-- Document text start --

Helping with __mutable (which will be renamed to __metadata)

[Steven Schveighoffer]

On 4/15/19 8:49 AM, Timon Gehr wrote:
> On 15.04.19 14:32, Steven Schveighoffer wrote:
>> On 4/15/19 7:17 AM, Timon Gehr wrote:
>>> On 14.04.19 22:55, Suleyman wrote:
>>>> On Sunday, 14 April 2019 at 00:38:16 UTC, Timon Gehr wrote:
>>>>> which implies that there are wrong ways to use `__mutable` (hence 
>>>>> unsafe)
>>>>
>>>> can you elaborate?
>>>>
>>>
>>> struct S{
>>>      private __metadata x;
>>> }
>>>
>>> void foo(immutable ref S s)pure{
>>>      s.x += 1;
>>> }
>>>
>>> void main(){
>>>      immutable S s;
>>>      foo(s); // there is no reason for this call to happen
>>>      assert(s.x==1); // can't rely on this, it might also be 0
>>> }
>>>
>>> struct S{
>>>      private __mutable x;
>>> }
>>>
>>> int foo(immutable ref S s)pure{
>>>      s.x += 1;
>>>      return s.x;
>>> }
>>>
>>> void main(){
>>>      immutable S s;
>>>      int a=foo(s);
>>>      int b=foo(s); // could just reuse the previous result
>>>      assert(a!=b); // can't rely on this, might be the same
>>> }
>>
>> Note that this is exactly the use case of reference counting. Which is 
>> the main draw of having a mutable portion of an immutable. I would 
>> hazard to guess that if the above has to be the semantics, this is DOA.

-- Document text end --
-- Given records start --

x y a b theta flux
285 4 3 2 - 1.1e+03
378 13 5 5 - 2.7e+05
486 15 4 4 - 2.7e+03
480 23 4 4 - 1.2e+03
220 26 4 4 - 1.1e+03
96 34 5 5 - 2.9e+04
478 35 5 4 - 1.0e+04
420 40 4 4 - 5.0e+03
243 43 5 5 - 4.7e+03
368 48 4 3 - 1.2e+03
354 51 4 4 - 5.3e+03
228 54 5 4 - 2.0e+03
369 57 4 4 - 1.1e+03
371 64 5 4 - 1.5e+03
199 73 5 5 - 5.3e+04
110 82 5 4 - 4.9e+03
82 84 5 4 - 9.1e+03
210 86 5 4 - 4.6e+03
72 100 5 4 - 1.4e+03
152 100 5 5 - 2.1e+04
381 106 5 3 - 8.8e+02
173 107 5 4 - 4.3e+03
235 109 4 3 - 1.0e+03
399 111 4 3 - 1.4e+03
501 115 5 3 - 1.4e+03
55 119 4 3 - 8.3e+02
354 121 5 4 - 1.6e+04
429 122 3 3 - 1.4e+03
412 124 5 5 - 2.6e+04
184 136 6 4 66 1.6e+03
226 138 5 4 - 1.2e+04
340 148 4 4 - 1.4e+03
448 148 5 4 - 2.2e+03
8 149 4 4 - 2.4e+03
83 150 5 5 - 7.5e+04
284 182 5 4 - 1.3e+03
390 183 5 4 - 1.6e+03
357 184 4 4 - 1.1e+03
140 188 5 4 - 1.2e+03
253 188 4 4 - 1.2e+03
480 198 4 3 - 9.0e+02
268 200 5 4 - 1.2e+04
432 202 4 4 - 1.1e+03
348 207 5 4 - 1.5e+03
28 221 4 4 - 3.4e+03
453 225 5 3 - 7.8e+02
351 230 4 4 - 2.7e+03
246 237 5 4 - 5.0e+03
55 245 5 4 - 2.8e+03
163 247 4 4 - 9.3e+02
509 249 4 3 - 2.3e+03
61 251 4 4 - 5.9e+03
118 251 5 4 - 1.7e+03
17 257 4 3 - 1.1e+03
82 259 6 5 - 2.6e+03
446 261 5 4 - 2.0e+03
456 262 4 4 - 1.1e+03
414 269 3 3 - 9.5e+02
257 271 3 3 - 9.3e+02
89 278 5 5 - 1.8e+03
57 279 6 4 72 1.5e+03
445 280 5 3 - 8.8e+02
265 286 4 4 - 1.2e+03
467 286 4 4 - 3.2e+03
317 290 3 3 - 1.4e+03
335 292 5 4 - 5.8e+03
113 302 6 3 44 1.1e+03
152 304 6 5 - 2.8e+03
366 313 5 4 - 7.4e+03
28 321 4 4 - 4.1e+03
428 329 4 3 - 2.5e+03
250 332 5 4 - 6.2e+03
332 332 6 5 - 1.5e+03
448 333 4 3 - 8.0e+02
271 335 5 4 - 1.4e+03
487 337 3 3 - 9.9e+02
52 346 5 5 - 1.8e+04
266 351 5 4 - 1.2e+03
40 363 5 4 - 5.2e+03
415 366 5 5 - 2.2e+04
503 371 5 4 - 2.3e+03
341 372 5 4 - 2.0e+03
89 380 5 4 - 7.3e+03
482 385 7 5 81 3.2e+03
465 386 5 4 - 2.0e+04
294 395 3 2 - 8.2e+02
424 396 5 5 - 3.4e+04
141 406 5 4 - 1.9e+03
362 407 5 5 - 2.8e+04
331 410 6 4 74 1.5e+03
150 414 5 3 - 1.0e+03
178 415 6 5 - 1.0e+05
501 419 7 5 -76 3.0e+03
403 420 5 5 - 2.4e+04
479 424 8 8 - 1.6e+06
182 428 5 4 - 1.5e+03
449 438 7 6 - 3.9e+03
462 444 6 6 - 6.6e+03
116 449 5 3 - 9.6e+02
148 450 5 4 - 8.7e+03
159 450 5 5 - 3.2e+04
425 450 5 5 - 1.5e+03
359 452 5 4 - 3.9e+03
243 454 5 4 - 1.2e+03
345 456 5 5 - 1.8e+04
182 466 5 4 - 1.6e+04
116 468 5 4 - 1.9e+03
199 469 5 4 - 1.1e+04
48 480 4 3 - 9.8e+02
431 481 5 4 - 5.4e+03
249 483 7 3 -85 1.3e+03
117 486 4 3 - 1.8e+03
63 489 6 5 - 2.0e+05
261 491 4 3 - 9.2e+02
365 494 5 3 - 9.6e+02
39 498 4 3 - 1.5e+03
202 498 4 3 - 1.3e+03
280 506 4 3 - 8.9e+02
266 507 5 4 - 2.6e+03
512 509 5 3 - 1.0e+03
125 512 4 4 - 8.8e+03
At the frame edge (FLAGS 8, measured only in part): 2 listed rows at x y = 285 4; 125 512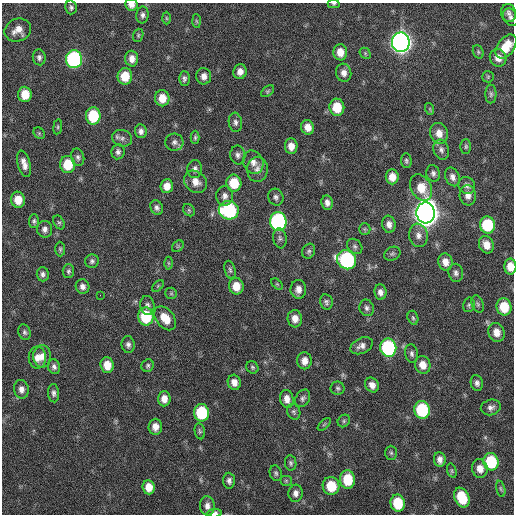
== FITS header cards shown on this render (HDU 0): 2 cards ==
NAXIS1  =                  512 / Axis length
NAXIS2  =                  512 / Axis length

-- Given records end --
-- Given records start --

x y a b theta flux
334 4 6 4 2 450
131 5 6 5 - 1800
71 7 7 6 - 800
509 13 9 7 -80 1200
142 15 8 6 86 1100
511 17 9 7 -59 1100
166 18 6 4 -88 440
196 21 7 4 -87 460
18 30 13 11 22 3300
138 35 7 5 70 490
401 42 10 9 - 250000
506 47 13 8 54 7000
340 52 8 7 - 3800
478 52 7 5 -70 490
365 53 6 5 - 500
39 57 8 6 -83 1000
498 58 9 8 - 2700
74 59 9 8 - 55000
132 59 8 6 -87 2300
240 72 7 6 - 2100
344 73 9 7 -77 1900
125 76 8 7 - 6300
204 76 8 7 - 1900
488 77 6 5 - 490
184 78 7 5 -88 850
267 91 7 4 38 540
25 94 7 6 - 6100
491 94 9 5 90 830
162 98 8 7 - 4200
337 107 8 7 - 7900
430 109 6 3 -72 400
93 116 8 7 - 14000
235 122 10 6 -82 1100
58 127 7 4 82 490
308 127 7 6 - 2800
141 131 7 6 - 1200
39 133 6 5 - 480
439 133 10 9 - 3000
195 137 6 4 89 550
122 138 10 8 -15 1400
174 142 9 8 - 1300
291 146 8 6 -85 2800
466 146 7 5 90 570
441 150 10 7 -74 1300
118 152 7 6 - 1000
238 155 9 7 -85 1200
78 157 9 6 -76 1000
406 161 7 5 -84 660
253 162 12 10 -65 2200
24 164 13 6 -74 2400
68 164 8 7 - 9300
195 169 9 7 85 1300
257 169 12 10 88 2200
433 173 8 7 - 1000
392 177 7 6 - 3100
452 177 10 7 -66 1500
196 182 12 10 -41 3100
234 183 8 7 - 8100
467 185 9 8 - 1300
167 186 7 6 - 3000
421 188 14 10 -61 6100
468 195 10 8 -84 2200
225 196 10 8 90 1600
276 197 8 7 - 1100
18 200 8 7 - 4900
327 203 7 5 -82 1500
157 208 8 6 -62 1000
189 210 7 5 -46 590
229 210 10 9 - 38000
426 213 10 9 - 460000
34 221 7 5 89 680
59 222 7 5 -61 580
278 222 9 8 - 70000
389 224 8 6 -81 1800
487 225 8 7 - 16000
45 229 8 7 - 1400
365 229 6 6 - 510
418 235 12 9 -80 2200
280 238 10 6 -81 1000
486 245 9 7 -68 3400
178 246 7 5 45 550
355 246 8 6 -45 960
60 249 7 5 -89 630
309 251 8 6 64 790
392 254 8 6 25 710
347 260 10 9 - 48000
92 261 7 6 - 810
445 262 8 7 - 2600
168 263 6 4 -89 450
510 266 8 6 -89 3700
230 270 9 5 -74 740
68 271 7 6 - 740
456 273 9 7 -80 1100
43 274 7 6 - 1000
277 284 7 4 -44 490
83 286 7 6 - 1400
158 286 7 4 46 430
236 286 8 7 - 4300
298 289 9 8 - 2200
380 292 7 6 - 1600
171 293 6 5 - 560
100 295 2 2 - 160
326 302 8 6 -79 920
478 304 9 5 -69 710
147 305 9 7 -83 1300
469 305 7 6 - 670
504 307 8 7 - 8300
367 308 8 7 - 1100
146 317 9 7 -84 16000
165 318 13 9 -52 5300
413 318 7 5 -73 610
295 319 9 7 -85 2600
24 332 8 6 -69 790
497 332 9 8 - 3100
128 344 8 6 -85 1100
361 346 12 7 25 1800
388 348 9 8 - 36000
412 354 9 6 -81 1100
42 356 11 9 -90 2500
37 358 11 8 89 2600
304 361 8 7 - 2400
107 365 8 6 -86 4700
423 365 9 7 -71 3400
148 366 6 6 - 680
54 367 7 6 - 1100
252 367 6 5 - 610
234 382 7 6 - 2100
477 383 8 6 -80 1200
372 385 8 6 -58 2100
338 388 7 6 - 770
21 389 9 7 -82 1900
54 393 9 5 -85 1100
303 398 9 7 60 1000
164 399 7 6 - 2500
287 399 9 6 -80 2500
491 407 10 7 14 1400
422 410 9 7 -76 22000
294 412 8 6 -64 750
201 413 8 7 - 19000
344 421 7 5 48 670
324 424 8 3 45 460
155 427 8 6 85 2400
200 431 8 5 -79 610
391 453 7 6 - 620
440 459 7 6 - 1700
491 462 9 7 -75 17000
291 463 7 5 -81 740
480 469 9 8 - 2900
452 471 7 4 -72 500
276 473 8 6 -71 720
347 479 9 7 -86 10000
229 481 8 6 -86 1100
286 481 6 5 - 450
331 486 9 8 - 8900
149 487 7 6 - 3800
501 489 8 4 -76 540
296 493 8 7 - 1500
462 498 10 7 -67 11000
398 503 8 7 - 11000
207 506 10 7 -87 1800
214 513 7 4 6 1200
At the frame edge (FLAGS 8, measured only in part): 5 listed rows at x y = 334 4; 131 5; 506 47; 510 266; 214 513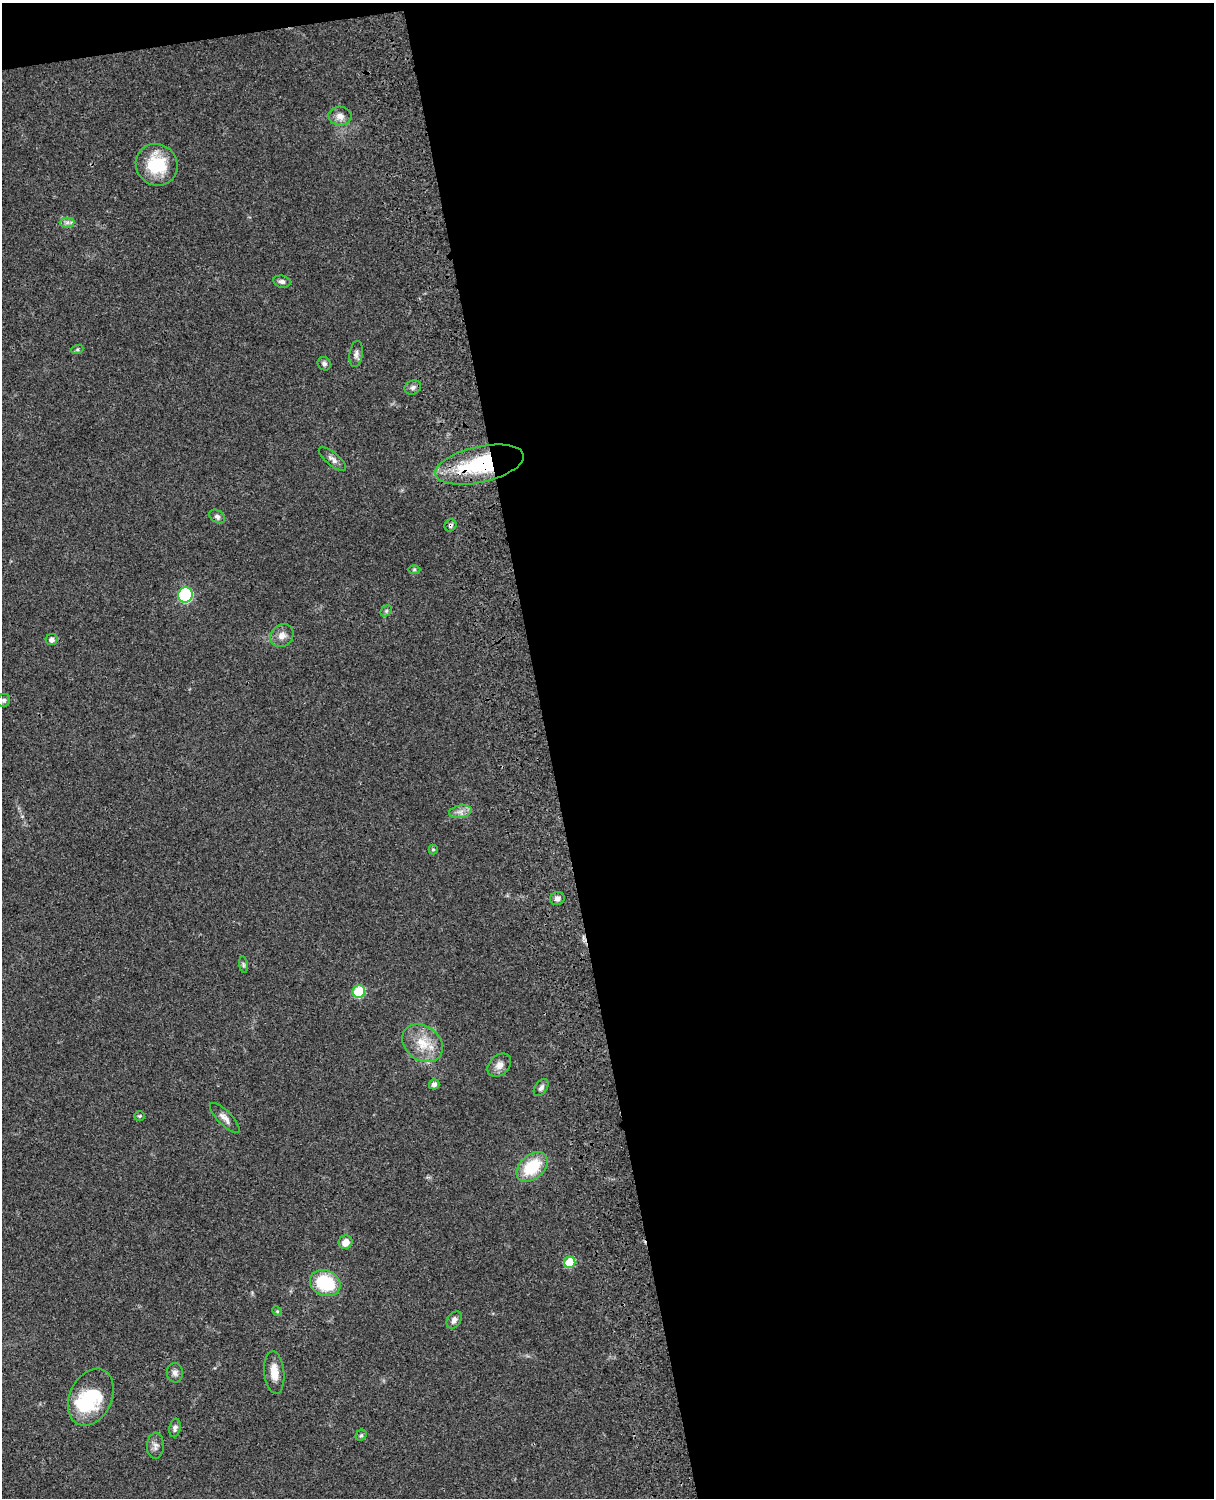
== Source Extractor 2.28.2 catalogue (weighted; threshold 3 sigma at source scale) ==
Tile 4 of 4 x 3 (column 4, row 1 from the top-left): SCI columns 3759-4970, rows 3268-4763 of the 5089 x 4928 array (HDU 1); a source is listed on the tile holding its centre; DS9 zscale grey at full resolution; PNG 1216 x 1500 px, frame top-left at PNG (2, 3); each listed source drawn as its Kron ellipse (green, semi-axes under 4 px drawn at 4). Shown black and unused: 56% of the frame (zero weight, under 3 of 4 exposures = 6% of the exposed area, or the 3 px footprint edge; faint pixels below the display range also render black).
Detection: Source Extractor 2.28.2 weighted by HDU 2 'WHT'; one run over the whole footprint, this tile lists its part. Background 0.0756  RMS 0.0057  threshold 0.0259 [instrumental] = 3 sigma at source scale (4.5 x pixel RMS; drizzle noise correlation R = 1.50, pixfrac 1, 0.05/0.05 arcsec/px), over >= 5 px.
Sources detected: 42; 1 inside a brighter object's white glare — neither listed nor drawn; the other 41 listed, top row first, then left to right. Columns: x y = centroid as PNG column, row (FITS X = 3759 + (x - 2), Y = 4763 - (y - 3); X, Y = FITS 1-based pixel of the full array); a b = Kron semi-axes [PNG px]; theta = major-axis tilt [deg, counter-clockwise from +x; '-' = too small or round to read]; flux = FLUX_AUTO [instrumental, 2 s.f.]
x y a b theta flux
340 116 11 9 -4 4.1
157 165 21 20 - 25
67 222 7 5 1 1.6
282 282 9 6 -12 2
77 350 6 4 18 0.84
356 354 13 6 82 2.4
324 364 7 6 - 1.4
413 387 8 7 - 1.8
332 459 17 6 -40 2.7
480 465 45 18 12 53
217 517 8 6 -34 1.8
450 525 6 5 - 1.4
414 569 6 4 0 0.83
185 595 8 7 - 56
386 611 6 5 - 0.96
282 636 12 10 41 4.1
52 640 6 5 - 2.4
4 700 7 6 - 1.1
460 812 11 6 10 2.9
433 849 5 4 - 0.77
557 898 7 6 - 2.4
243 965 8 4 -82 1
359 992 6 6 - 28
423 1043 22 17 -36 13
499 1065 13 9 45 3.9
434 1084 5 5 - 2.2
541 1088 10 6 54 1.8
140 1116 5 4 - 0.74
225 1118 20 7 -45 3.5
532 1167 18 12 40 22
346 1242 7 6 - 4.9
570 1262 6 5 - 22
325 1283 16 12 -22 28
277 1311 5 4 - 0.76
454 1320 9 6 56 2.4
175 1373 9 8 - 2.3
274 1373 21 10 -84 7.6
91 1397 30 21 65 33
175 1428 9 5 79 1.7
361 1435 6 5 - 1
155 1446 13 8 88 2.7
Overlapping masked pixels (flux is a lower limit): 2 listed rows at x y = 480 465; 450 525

-- Given records end --

→ **Exercise set**:
1. From the forum thread about __mutable, write out the passage that begins at the words "On 4/15/19 8:49" and stops after "can you elaborate?".
2. Answer these from the forum thread about __mutable:
(a) According to the thread title, what will __mutable be renamed to?
(b) In the first code sample, what other value does the comment on the assert say s.x might have?
(c) What use case does Steven Schveighoffer call the main draw of having a mutable portion of an immutable?
3. Proceed with the forum thread about __mutable, picking up after its final sentence.

→ **Solved problems**:
1.
On 4/15/19 8:49 AM, Timon Gehr wrote:
> On 15.04.19 14:32, Steven Schveighoffer wrote:
>> On 4/15/19 7:17 AM, Timon Gehr wrote:
>>> On 14.04.19 22:55, Suleyman wrote:
>>>> On Sunday, 14 April 2019 at 00:38:16 UTC, Timon Gehr wrote:
>>>>> which implies that there are wrong ways to use `__mutable` (hence 
>>>>> unsafe)
>>>>
>>>> can you elaborate?

2.
(a) __metadata
(b) 0
(c) Reference counting

3.
>>
> No, this is clearly not the use case of reference counting. Where do you 
> see references that are being counted?
> Why should the fact that the data structure is reference counted block 
> optimizations such as eliding reference copies?

I mean when you add/remove reference for an immutable, it's passing an 
immutable to what needs to be a pure function, which then 
increments/decrements a __metadata field (just like your examples 
above). If one of those 2 gets elided, the reference count is hosed.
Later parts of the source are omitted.